東京五輪でバスケットボール女子日本代表を銀メダルに導いたトム・ホーバス監督(54)が、男子日本代表の新監督に就任する。21日に日本協会が発表した。男子代表を率いたフリオ・ラマス監督(57)は退任。女子代表の新監督には、アジア杯で暫定的に指揮を執ることになっていた恩塚亨氏(42)が正式に就く。

ホーバス監督が男子チームを指導するのは初めてになる。10年からWリーグのJX(現ENEOS)でコーチを務めたことを皮切りに、女子の指導に関わり続けてきた。代表チームではアシスタントコーチなどを経て17年に監督就任。通訳を付けずに日本語でコミュニケーションを取り、熱意ある指導で日本女子のレベルを引き上げた。

ホーバス監督の後を継いで女子代表を率いる恩塚新監督は、東京五輪ではアシスタントコーチを務めるなど女子代表チームとの関わりは長い。東京医療保健大女子バスケ部監督も務め、歴史の浅いチームを短期間で全国屈指の強豪とした。

17年から男子代表を率いたラマス監督は、19年W杯に日本を13年ぶりに出場させたが5戦全敗。開催国枠で45年ぶりに出場した東京五輪でも、強豪国相手に3戦全敗だった。ツイッターに「4年間の日本代表監督としての旅は終わりを迎えた。(中略)Arigato!」と投稿すると、NBA選手で日本代表の渡辺雄太らが、それに返信する形で感謝の気持ちを表した。【奥岡幹浩】

◆トム・ホーバス 1967年1月31日生まれ。米ペンシルベニア州立大卒業後、ポルトガルリーグのスポルティングを経て90年にトヨタ自動車に入団。94年にNBAのアトランタ・ホークス入り。米独立リーグでプレーした後に再来日し、トヨタ自動車や東芝に所属。指導者としてはJX-ENEOSの指揮を執るなどし、17年に女子日本代表監督に就任。203センチ。

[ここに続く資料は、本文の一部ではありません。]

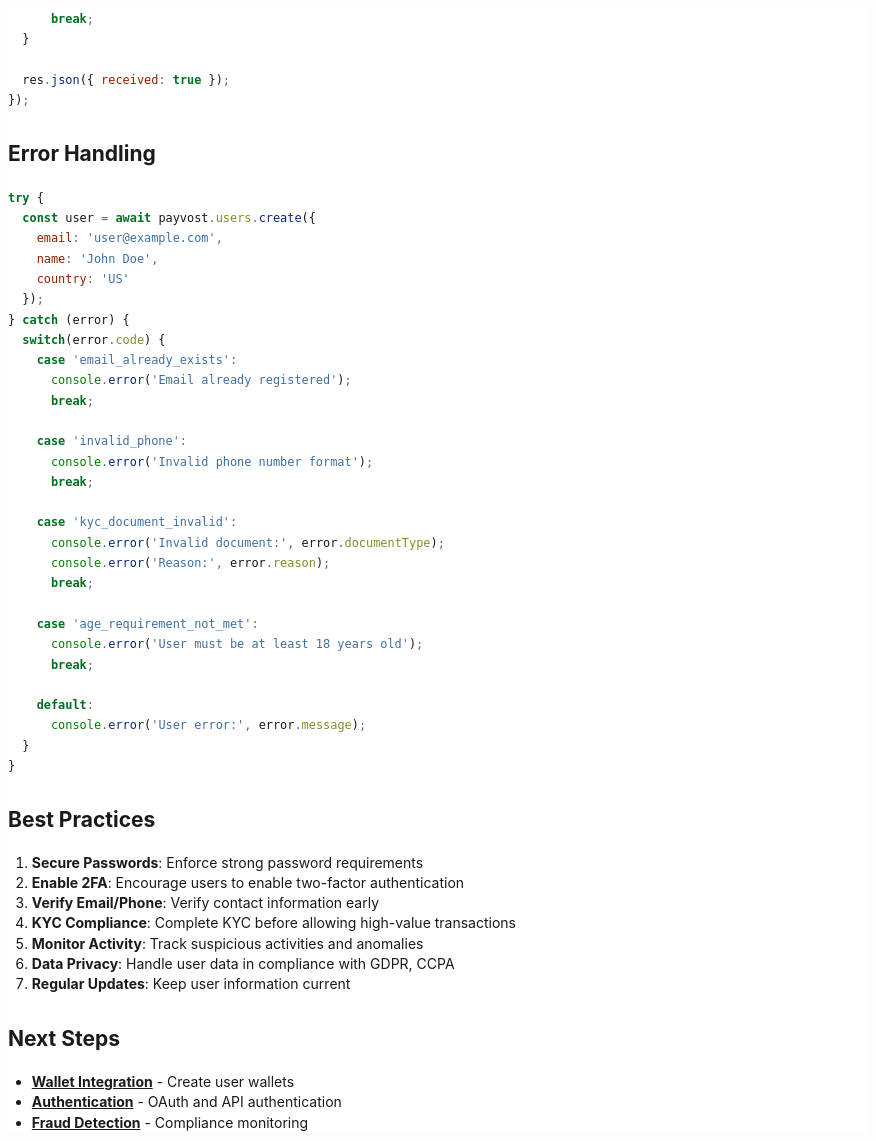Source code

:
 ```javascript
      break;
  }
  
  res.json({ received: true });
});
```

## Error Handling

```javascript
try {
  const user = await payvost.users.create({
    email: 'user@example.com',
    name: 'John Doe',
    country: 'US'
  });
} catch (error) {
  switch(error.code) {
    case 'email_already_exists':
      console.error('Email already registered');
      break;
      
    case 'invalid_phone':
      console.error('Invalid phone number format');
      break;
      
    case 'kyc_document_invalid':
      console.error('Invalid document:', error.documentType);
      console.error('Reason:', error.reason);
      break;
      
    case 'age_requirement_not_met':
      console.error('User must be at least 18 years old');
      break;
      
    default:
      console.error('User error:', error.message);
  }
}
```

## Best Practices

1. **Secure Passwords**: Enforce strong password requirements
2. **Enable 2FA**: Encourage users to enable two-factor authentication
3. **Verify Email/Phone**: Verify contact information early
4. **KYC Compliance**: Complete KYC before allowing high-value transactions
5. **Monitor Activity**: Track suspicious activities and anomalies
6. **Data Privacy**: Handle user data in compliance with GDPR, CCPA
7. **Regular Updates**: Keep user information current

## Next Steps

- **[Wallet Integration](./03-wallet-integration.md)** - Create user wallets
- **[Authentication](./02-authentication-api-keys.md)** - OAuth and API authentication
- **[Fraud Detection](./09-fraud-detection-compliance.md)** - Compliance monitoring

◆恩塚亨(おんづか・とおる) 1979年(昭54)6月5日生まれ、大分県中津市出身。中津南高-筑波大-早大大学院。東京医療保健大に06年に女子バスケ部を創設して短期間で全国有数の強豪に育て上げ、17年から全日本大学選手権4連覇。女子日本代表にはアナリストとして07年から関わり、17年からはアシスタントコーチに就任。銀メダルの東京五輪ではホーバス監督らを支えた。